■ **What is expected**
The result should be every line in the material below containing the string "согласно".

■ **Records provided**
== == ==
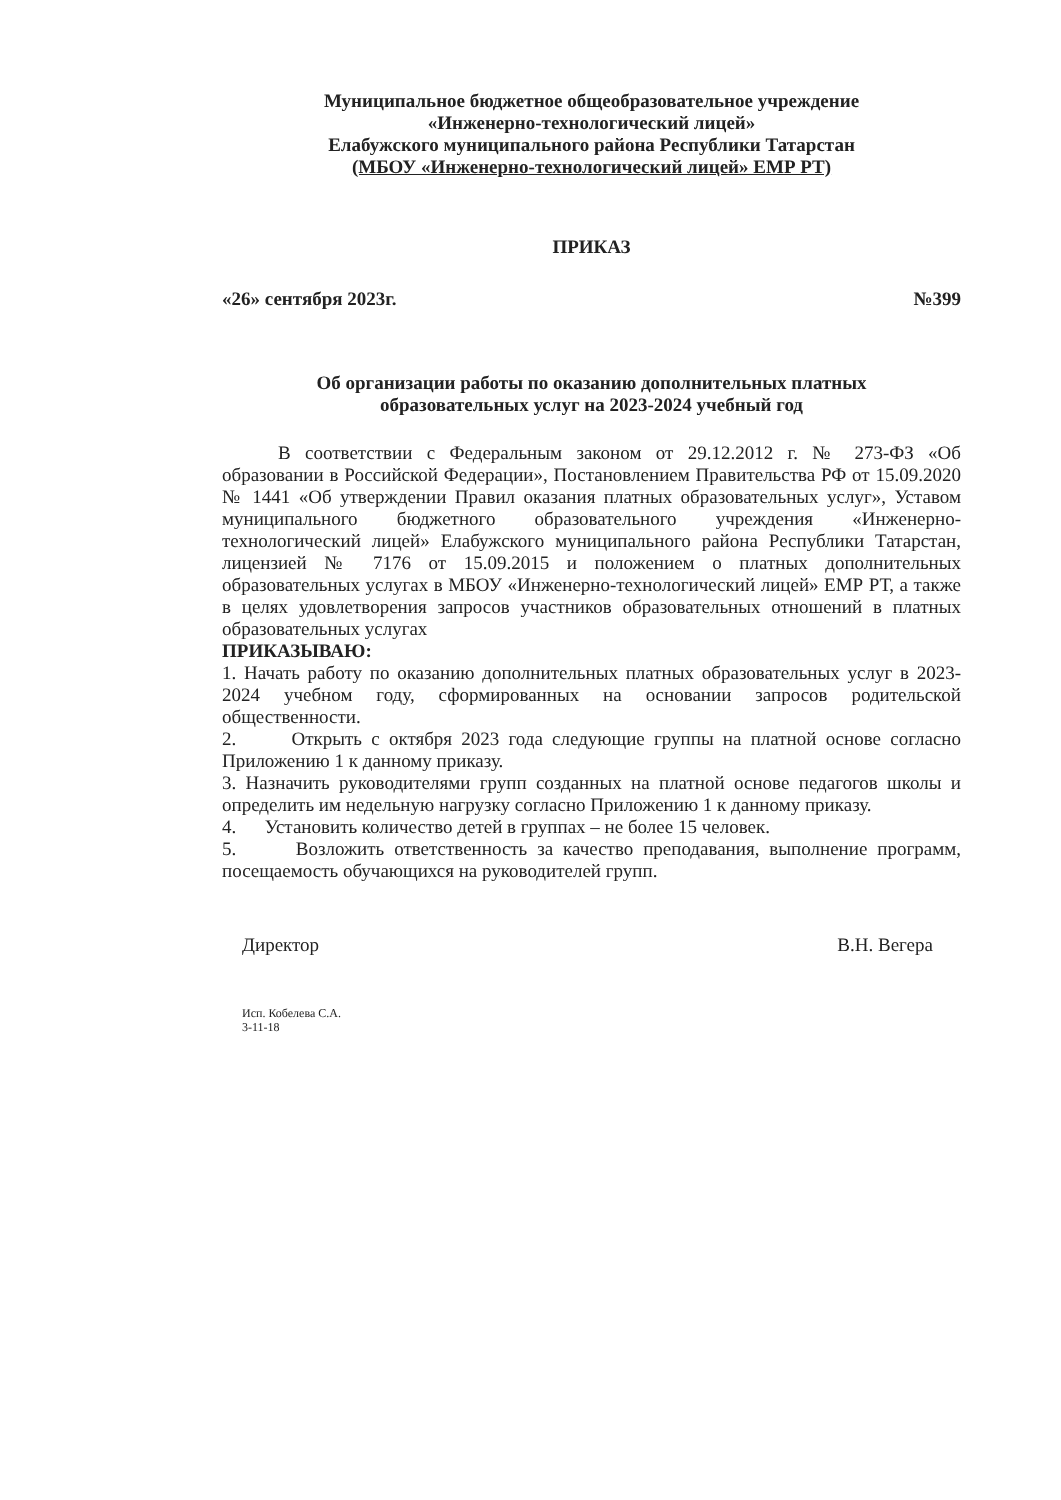Муниципальное бюджетное общеобразовательное учреждение
«Инженерно-технологический лицей»
Елабужского муниципального района Республики Татарстан
(МБОУ «Инженерно-технологический лицей» ЕМР РТ)
ПРИКАЗ
«26» сентября 2023г. №399
Об организации работы по оказанию дополнительных платных
образовательных услуг на 2023-2024 учебный год
В соответствии с Федеральным законом от 29.12.2012 г. № 273-ФЗ «Об образовании в Российской Федерации», Постановлением Правительства РФ от 15.09.2020 № 1441 «Об утверждении Правил оказания платных образовательных услуг», Уставом муниципального бюджетного образовательного учреждения «Инженерно-технологический лицей» Елабужского муниципального района Республики Татарстан, лицензией № 7176 от 15.09.2015 и положением о платных дополнительных образовательных услугах в МБОУ «Инженерно-технологический лицей» ЕМР РТ, а также в целях удовлетворения запросов участников образовательных отношений в платных образовательных услугах
ПРИКАЗЫВАЮ:
1. Начать работу по оказанию дополнительных платных образовательных услуг в 2023-2024 учебном году, сформированных на основании запросов родительской общественности.
2. Открыть с октября 2023 года следующие группы на платной основе согласно Приложению 1 к данному приказу.
3. Назначить руководителями групп созданных на платной основе педагогов школы и определить им недельную нагрузку согласно Приложению 1 к данному приказу.
4. Установить количество детей в группах – не более 15 человек.
5. Возложить ответственность за качество преподавания, выполнение программ, посещаемость обучающихся на руководителей групп.
Директор В.Н. Вегера
Исп. Кобелева С.А.
3-11-18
== == ==
■ **Response to this exercise**
2. Открыть с октября 2023 года следующие группы на платной основе согласно Приложению 1 к данному приказу.
3. Назначить руководителями групп созданных на платной основе педагогов школы и определить им недельную нагрузку согласно Приложению 1 к данному приказу.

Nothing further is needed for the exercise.